_EXERCISE REQUIREMENTS:_ Locate the line that contains "X-514350Y187950D03*". Copy it and every following line through the end of the records, exactly, and include nothing else.
----- EXCERPTED RECORDS
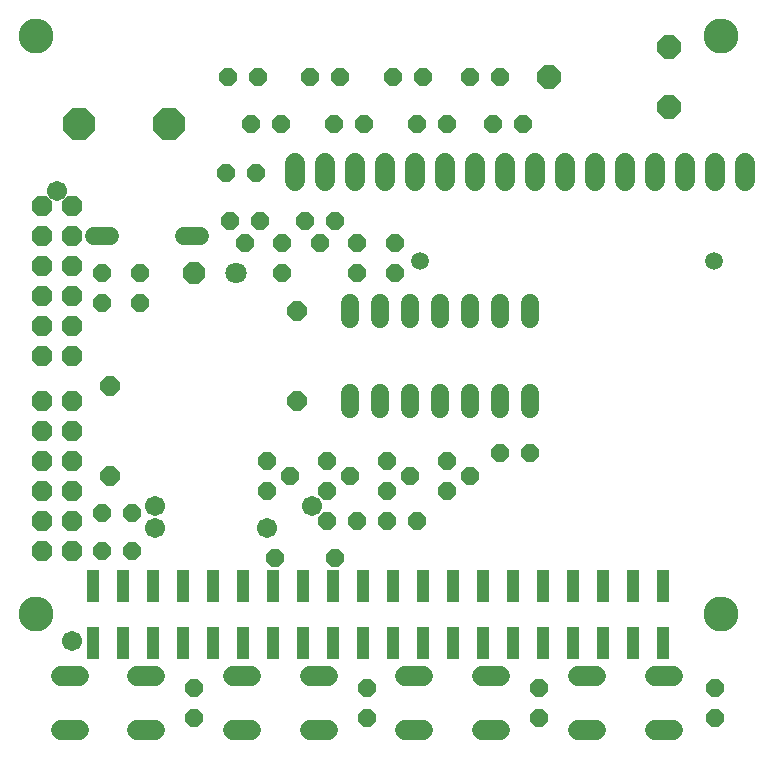
<source format=gbr>
G04 EAGLE Gerber RS-274X export*
G75*
%MOMM*%
%FSLAX34Y34*%
%LPD*%
%INSoldermask Bottom*%
%IPPOS*%
%AMOC8*
5,1,8,0,0,1.08239X$1,22.5*%
G01*
%ADD10C,2.953200*%
%ADD11R,1.103200X2.753200*%
%ADD12C,1.727200*%
%ADD13P,1.649562X8X202.500000*%
%ADD14P,2.969212X8X202.500000*%
%ADD15C,1.524000*%
%ADD16P,1.649562X8X112.500000*%
%ADD17P,2.144431X8X292.500000*%
%ADD18P,1.649562X8X22.500000*%
%ADD19P,1.869504X8X292.500000*%
%ADD20P,1.649562X8X292.500000*%
%ADD21P,1.759533X8X292.500000*%
%ADD22P,1.759533X8X112.500000*%
%ADD23P,1.951982X8X202.500000*%
%ADD24C,1.803400*%
%ADD25C,1.703200*%
%ADD26C,1.503200*%


D10*
X-615000Y605000D03*
X-615000Y115000D03*
X-35000Y605000D03*
X-35000Y115000D03*
D11*
X-566300Y91250D03*
X-566300Y138750D03*
X-540900Y91250D03*
X-540900Y138750D03*
X-515500Y91250D03*
X-515500Y138750D03*
X-490100Y91250D03*
X-490100Y138750D03*
X-464700Y91250D03*
X-464700Y138750D03*
X-439300Y91250D03*
X-439300Y138750D03*
X-413900Y91250D03*
X-413900Y138750D03*
X-388500Y91250D03*
X-388500Y138750D03*
X-363100Y91250D03*
X-363100Y138750D03*
X-337700Y91250D03*
X-337700Y138750D03*
X-312300Y91250D03*
X-312300Y138750D03*
X-286900Y91250D03*
X-286900Y138750D03*
X-261500Y91250D03*
X-261500Y138750D03*
X-236100Y91250D03*
X-236100Y138750D03*
X-210700Y91250D03*
X-210700Y138750D03*
X-185300Y91250D03*
X-185300Y138750D03*
X-159900Y91250D03*
X-159900Y138750D03*
X-134500Y91250D03*
X-134500Y138750D03*
X-109100Y91250D03*
X-109100Y138750D03*
X-83700Y91250D03*
X-83700Y138750D03*
D12*
X-140892Y17394D02*
X-156132Y17394D01*
X-156132Y62606D02*
X-140892Y62606D01*
X-91108Y17394D02*
X-75868Y17394D01*
X-75868Y62606D02*
X-91108Y62606D01*
X-286892Y17394D02*
X-302132Y17394D01*
X-302132Y62606D02*
X-286892Y62606D01*
X-237108Y17394D02*
X-221868Y17394D01*
X-221868Y62606D02*
X-237108Y62606D01*
X-432892Y17394D02*
X-448132Y17394D01*
X-448132Y62606D02*
X-432892Y62606D01*
X-383108Y17394D02*
X-367868Y17394D01*
X-367868Y62606D02*
X-383108Y62606D01*
X-578892Y17394D02*
X-594132Y17394D01*
X-594132Y62606D02*
X-578892Y62606D01*
X-529108Y17394D02*
X-513868Y17394D01*
X-513868Y62606D02*
X-529108Y62606D01*
D13*
X-222300Y570000D03*
X-247700Y570000D03*
X-287300Y570000D03*
X-312700Y570000D03*
X-357300Y570000D03*
X-382700Y570000D03*
X-427300Y570000D03*
X-452700Y570000D03*
D12*
X-14500Y497620D02*
X-14500Y482380D01*
X-39900Y482380D02*
X-39900Y497620D01*
X-65300Y497620D02*
X-65300Y482380D01*
X-90700Y482380D02*
X-90700Y497620D01*
X-116100Y497620D02*
X-116100Y482380D01*
X-141500Y482380D02*
X-141500Y497620D01*
X-166900Y497620D02*
X-166900Y482380D01*
X-192300Y482380D02*
X-192300Y497620D01*
X-217700Y497620D02*
X-217700Y482380D01*
X-243100Y482380D02*
X-243100Y497620D01*
X-268500Y497620D02*
X-268500Y482380D01*
X-293900Y482380D02*
X-293900Y497620D01*
X-319300Y497620D02*
X-319300Y482380D01*
X-344700Y482380D02*
X-344700Y497620D01*
X-370100Y497620D02*
X-370100Y482380D01*
X-395500Y482380D02*
X-395500Y497620D01*
D14*
X-501900Y530000D03*
X-578100Y530000D03*
D15*
X-349250Y378704D02*
X-349250Y365496D01*
X-323850Y365496D02*
X-323850Y378704D01*
X-196850Y378704D02*
X-196850Y365496D01*
X-196850Y302504D02*
X-196850Y289296D01*
X-298450Y365496D02*
X-298450Y378704D01*
X-273050Y378704D02*
X-273050Y365496D01*
X-222250Y365496D02*
X-222250Y378704D01*
X-247650Y378704D02*
X-247650Y365496D01*
X-222250Y302504D02*
X-222250Y289296D01*
X-247650Y289296D02*
X-247650Y302504D01*
X-273050Y302504D02*
X-273050Y289296D01*
X-298450Y289296D02*
X-298450Y302504D01*
X-323850Y302504D02*
X-323850Y289296D01*
X-349250Y289296D02*
X-349250Y302504D01*
D16*
X-419100Y245100D03*
X-400050Y232400D03*
X-419100Y219700D03*
X-368300Y245100D03*
X-349250Y232400D03*
X-368300Y219700D03*
D17*
X-79200Y595400D03*
X-79200Y544600D03*
X-180800Y570000D03*
D18*
X-425450Y448300D03*
X-438150Y429250D03*
X-450850Y448300D03*
D15*
X-552196Y435600D02*
X-565404Y435600D01*
X-489204Y435600D02*
X-475996Y435600D01*
D19*
X-609600Y461000D03*
X-609600Y435600D03*
X-609600Y410200D03*
X-609600Y384800D03*
X-609600Y359400D03*
X-609600Y334000D03*
X-584200Y461000D03*
X-584200Y435600D03*
X-584200Y410200D03*
X-584200Y384800D03*
X-584200Y359400D03*
X-584200Y334000D03*
X-609600Y295900D03*
X-609600Y270500D03*
X-609600Y245100D03*
X-609600Y219700D03*
X-609600Y194300D03*
X-609600Y168900D03*
X-584200Y295900D03*
X-584200Y270500D03*
X-584200Y245100D03*
X-584200Y219700D03*
X-584200Y194300D03*
X-584200Y168900D03*
D13*
X-428650Y488600D03*
X-454050Y488600D03*
D16*
X-406400Y403850D03*
X-406400Y429250D03*
D20*
X-558800Y403850D03*
X-558800Y378450D03*
D18*
X-558800Y168900D03*
X-533400Y168900D03*
D20*
X-527050Y403850D03*
X-527050Y378450D03*
D18*
X-558800Y200650D03*
X-533400Y200650D03*
D16*
X-481000Y27300D03*
X-481000Y52700D03*
X-335000Y27300D03*
X-335000Y52700D03*
X-189000Y27300D03*
X-189000Y52700D03*
X-40000Y27300D03*
X-40000Y52700D03*
D18*
X-361950Y448300D03*
X-374650Y429250D03*
X-387350Y448300D03*
D16*
X-342900Y403850D03*
X-342900Y429250D03*
D21*
X-393700Y372100D03*
X-393700Y295900D03*
D22*
X-552450Y232400D03*
X-552450Y308600D03*
D13*
X-361950Y162550D03*
X-412750Y162550D03*
D23*
X-481330Y403850D03*
D24*
X-445770Y403850D03*
D13*
X-202300Y530000D03*
X-227700Y530000D03*
X-267300Y530000D03*
X-292700Y530000D03*
X-337300Y530000D03*
X-362700Y530000D03*
X-407300Y530000D03*
X-432700Y530000D03*
D16*
X-317500Y245100D03*
X-298450Y232400D03*
X-317500Y219700D03*
D13*
X-342900Y194300D03*
X-368300Y194300D03*
X-196850Y251450D03*
X-222250Y251450D03*
D16*
X-266700Y245100D03*
X-247650Y232400D03*
X-266700Y219700D03*
D13*
X-292100Y194300D03*
X-317500Y194300D03*
D16*
X-311150Y403850D03*
X-311150Y429250D03*
D25*
X-596900Y473700D03*
X-584200Y92700D03*
D26*
X-289997Y414160D03*
X-40490Y414160D03*
D25*
X-514350Y187950D03*
X-419100Y187950D03*
X-381000Y207000D03*
X-514350Y207000D03*
M02*

</source>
----------
_THE ANSWER:_
X-514350Y187950D03*
X-419100Y187950D03*
X-381000Y207000D03*
X-514350Y207000D03*
M02*

</source>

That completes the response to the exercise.